Trata-se de recurso especial (ID 23938872), interposto com base no art. 105, III, da Constituição Federal, impugnando acórdão proferido pela 1ª Câmara Cível deste Tribunal de Justiça (ID 23445844). O apelo nobre foi inicialmente admitido e encaminhado ao Superior Tribunal de Justiça, que determinou a devolução dos autos a este Tribunal de origem para aguardar o julgamento do Tema 1.268/STJ. Julgado o paradigma em 10/09/2025[1], passo à análise do caso à luz da tese firmada pela Corte Superior. É o relatório. Decido. O Superior Tribunal de Justiça, ao apreciar o REsp 2.145.391/PB sob o rito dos recursos repetitivos, firmou a seguinte tese: “[...] A eficácia preclusiva da coisa julgada impede o ajuizamento de nova ação para pleitear a restituição de quantia paga a título de juros remuneratórios incidentes sobre tarifas bancárias declaradas ilegais ou abusivas em ação anterior. (REsp n. 2.145.391/PB, relator Ministro Antonio Carlos Ferreira, Segunda Seção, julgado em 10/9/2025, DJEN de 26/9/2025.) Segundo o STJ, portanto, a coisa julgada abrange não apenas as questões expressamente decididas, mas também aquelas que poderiam ter sido deduzidas no processo anterior, desde que vinculadas à mesma causa de pedir (art. 508 do CPC). Ou seja, o pedido de restituição dos juros remuneratórios incidentes sobre tarifas bancárias já reconhecidas como ilegais resta alcançado pela eficácia preclusiva da coisa julgada, mesmo que não tenha sido expressamente deduzido na ação anterior. No caso concreto, verifica-se que o acórdão recorrido reconheceu a incidência da coisa julgada, consoante depreende-se do seguinte trecho do acórdão (ID 23445844): “[...] Pelos fundamentos acima de coisa julgada, esvaem-se as assertivas, somado ao fato de que o contrato que se busca o ressarcimento dos juros remuneratórios é único, não havendo espaço para discussão de subespécie de contrato.” Dessa forma, constata-se que a decisão impugnada se encontra em plena conformidade com o entendimento consolidado pelo STJ, devendo ser aplicada a norma do art. 1.030, I, b, do CPC/2015.

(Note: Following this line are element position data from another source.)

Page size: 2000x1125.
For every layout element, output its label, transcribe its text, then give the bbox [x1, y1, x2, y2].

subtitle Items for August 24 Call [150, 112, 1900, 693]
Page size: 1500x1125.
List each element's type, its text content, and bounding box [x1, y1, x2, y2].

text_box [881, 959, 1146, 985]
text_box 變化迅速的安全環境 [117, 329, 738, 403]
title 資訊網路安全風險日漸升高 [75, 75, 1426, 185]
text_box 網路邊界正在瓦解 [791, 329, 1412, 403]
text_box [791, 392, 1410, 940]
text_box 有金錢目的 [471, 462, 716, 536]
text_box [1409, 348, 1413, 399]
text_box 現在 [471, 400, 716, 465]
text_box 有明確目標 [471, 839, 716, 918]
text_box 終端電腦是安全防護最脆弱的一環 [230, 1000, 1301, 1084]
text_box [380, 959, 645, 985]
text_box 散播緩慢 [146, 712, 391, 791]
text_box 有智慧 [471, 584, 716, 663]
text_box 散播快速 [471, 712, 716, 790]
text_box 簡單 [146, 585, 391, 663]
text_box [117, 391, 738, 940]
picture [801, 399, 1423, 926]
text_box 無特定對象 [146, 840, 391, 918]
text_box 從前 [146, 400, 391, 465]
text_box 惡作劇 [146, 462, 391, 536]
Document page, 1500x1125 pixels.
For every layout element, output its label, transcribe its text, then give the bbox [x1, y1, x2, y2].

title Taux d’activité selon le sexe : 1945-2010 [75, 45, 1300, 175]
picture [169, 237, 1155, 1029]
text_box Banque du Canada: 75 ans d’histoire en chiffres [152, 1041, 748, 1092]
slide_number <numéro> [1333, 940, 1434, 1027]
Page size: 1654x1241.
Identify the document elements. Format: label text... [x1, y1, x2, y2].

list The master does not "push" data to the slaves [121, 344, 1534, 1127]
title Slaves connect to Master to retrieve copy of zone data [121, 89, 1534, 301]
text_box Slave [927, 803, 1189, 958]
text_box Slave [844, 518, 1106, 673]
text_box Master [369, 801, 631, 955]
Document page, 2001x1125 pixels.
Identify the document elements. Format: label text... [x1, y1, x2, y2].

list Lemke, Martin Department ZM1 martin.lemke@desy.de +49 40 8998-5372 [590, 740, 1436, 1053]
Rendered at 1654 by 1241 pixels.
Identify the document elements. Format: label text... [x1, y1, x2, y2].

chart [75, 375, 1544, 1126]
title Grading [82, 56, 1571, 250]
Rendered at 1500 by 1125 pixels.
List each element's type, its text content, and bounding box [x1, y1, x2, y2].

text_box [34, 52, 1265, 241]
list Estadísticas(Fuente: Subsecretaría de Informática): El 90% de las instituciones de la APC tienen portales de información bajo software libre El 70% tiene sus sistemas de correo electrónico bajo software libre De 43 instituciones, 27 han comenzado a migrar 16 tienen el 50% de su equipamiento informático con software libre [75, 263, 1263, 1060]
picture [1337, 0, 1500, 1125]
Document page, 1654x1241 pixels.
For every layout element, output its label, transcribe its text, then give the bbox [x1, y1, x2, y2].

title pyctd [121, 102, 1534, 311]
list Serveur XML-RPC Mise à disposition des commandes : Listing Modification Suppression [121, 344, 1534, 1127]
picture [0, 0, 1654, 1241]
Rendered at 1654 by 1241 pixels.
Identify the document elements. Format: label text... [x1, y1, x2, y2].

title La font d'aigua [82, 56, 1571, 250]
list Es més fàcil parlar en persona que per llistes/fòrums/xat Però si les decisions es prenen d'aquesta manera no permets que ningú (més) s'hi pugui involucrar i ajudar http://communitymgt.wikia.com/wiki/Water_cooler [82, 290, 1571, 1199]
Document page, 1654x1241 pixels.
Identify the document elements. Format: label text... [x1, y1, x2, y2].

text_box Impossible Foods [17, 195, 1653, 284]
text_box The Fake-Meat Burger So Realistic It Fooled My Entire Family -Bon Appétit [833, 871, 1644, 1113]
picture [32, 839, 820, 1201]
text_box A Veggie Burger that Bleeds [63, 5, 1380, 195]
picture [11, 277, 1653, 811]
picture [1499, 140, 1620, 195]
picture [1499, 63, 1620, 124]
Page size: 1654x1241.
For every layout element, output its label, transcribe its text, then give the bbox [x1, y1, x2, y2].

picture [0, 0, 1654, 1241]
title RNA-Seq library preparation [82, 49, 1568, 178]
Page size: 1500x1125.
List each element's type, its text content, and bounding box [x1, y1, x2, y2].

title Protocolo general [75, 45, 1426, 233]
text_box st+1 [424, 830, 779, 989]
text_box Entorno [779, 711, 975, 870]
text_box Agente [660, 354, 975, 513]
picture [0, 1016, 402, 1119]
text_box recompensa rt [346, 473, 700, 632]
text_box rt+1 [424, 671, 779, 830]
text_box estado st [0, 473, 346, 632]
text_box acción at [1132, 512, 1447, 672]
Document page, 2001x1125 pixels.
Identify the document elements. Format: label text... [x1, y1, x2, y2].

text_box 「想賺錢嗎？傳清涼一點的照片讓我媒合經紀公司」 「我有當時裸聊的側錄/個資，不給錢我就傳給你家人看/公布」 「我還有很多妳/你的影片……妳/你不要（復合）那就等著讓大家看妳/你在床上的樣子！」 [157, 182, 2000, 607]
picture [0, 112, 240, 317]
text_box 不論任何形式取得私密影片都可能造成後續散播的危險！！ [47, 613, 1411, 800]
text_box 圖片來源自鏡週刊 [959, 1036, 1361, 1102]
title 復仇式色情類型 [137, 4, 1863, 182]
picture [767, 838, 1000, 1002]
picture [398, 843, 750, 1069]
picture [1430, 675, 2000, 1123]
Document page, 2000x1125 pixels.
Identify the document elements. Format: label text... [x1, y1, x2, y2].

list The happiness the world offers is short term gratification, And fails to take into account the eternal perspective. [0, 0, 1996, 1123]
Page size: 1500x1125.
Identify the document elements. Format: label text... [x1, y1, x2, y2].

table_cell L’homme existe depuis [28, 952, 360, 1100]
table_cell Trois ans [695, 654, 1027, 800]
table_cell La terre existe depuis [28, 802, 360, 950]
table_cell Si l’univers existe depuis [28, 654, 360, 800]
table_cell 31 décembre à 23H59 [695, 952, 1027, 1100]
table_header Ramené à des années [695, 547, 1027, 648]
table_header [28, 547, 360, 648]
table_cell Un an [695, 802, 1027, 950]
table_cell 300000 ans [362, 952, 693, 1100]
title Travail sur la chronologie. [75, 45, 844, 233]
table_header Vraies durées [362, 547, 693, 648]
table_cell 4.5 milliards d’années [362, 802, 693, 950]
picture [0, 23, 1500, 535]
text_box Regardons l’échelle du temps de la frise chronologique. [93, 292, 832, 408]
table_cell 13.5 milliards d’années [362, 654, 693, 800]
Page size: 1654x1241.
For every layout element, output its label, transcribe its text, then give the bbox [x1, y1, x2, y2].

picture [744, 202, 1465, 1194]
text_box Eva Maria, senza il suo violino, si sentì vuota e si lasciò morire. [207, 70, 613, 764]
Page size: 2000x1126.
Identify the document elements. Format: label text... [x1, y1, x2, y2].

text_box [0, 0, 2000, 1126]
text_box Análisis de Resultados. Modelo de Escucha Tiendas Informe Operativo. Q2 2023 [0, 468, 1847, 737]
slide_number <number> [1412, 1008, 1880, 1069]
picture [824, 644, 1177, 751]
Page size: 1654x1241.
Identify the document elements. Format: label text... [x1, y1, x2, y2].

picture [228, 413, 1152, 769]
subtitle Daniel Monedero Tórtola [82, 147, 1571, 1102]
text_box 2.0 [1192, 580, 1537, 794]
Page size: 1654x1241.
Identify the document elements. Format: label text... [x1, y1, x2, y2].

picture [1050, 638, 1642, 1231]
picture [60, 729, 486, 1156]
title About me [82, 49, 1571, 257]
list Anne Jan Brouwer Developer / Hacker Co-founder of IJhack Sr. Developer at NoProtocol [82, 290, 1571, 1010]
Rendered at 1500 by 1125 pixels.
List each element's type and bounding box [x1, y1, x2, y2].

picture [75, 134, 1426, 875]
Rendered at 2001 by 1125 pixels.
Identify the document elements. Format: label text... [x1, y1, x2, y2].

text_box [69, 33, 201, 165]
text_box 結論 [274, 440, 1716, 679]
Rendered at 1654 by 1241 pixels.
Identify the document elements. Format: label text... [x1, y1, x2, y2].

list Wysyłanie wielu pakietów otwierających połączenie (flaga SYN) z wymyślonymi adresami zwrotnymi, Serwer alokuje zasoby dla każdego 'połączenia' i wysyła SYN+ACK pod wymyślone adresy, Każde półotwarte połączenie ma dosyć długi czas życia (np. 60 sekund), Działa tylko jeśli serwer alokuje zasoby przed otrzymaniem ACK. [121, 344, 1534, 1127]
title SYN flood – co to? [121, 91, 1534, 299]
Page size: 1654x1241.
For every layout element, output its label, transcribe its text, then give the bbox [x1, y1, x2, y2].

Ante o exposto, NEGO SEGUIMENTO ao recurso especial, porquanto o acórdão recorrido está em harmonia com a tese firmada pelo STJ no Tema 1.268. Publicação eletrônica. Intimem-se. João Pessoa/PB, data do registro eletrônico. Desembargador João Batista Barbosa Vice-Presidente do Tribunal de Justiça da Paraíba [1] “[...] 2. A Corte Especial orienta que "tanto os julgados do STJ quanto os do STF já firmaram entendimento no sentido de ser desnecessário aguardar o trânsito em julgado para a aplicação do paradigma firmado em recurso repetitivo ou em repercussão geral" (EDcl nos EREsp n. 1.150.549/RS, relator Ministro Og Fernandes, Corte Especial, julgado em 7/3/2018, DJe de 23/3/2018). 3 Agravo interno nos embargos de divergência não provido. (AgInt nos EREsp n. 1.842.390/SC, relatora Ministra Nancy Andrighi, Segunda Seção, julgado em 30/5/2023, DJe de 2/6/2023.)